Context: The Odisha government has decided to compensate fishermen for the loss or damage of nets if gharials get entangled during fishing in the Mahanadi river.
- For close to five decades, the Odisha government has been involved in the conservation of three crocodile species by establishing 3 rearing centres — Tikarpada for gharial in Angul, Ramatirtha for muggers in Mayurbhanj and Bhitarkanika for saltwater crocodile in Kendrapara district.
- Odisha is the only state in India having all three species of crocodiles (Gharial, mugger and saltwater crocodile) found in nature.
- There are three species of crocodilians—saltwater (least concern), Mugger (vulnerable) and Gharial (Critically Endangered)
- It is the largest of all living reptiles.
- It listed as least concern by IUCN.
- It is found throughout the east coast of India.

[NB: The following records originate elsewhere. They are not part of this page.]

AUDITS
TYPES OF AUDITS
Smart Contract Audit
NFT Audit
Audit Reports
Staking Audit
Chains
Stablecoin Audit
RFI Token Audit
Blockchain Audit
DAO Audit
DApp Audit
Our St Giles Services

- Unlike other crocodiles, estuarine crocodiles lay eggs by creating a mound made of leaves of a particular mangrove species, which are plentifully available in Bhitarkanika National Park (which is also the second largest mangrove ecosystem in India).

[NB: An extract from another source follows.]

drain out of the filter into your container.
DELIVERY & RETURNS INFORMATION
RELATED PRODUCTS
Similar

- Other crocodile species dig the soil for laying eggs.
- Mugger Crocodile is a medium-sized crocodile, mainly a freshwater species only found throughout the Indian subcontinent.
- The mugger are ambush hunters that mostly inhabits freshwater lakes,rivers, marsh and swamps forest of India.

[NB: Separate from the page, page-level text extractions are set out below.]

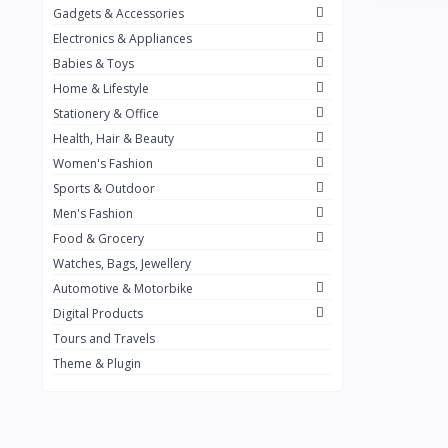
Gadgets & Accessories
Kemei
2
Electronics & Appliances
Enchen
1
Babies & Toys
Home & Lifestyle
Winning Star
1
Stationery & Office
Ocean
1
Health, Hair & Beauty
FIFINE
2
Women's Fashion
Sports & Outdoor
Ulanzi
10
Men's Fashion
NeePho
7
Food & Grocery
Lexar
Watches, Bags, Jewellery
4
Automotive & Motorbike
MAONO
1
Digital Products
HiFuture
2
Tours and Travels
Theme & Plugin
PLEXTONE
2
Fantech
6
Rapoo
6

- The Mugger Crocodiles are the India’s most commonly seen river predators.
- It is the most uniquely evolved crocodilian in the world, a specialized, river-dwelling, fish-eater reptile.
- Habitat: Clean rivers with sand banks.
- Status: Listed in Schedule I of Wildlife (Protection) Act, 1972 and as Critically Endangered on IUCN Red List
- Distribution: Only viable population is in the National Chambal Sanctuary, spread across three states of Uttar Pradesh, Rajasthan and Madhya Pradesh in India.
- Small non-breeding populations exist in Son, Gandak, Hoogly and Ghagra rivers.
- Gharials, which were abundant in the main rivers and tributaries of the Indus, Ganga, Brahmaputra and Mahanadi-Brahmani, are now limited to only 14 widely spaced and restricted locations in India and Nepal.
- Now extinct in Myanmar, Pakistan, Bhutan.
- Presently, the wild populations of gharials can only be found in Bangladesh, India and Nepal.
National Chambal Sanctuary
- It is listed as an important bird area (IBA) and is a proposed Ramsar site.
- National Chambal Sanctuary supports the largest population of Gharials in the wild.
- National Chambal Sanctuary is the only known place where nesting of Indian Skimmers is recorded in large numbers (although a new breeding site was discovered in Odisha, India, in 2016).
Bhitarkanika National park
- It is a protected wetland under the Ramsar Convention.
- It is said to house 70% of India’s estuarine or saltwater crocodiles.
- The Bhitarkanika National Park is a place where the rivers Brahmani, Baitarni, Dhamra and Pathsala meet the Bay of Bengal.
- It hosts a large number of mangrove species and is the second-largest mangrove ecosystem in India.
- Gahirmatha Beach and Marine Sanctuary lie in this park.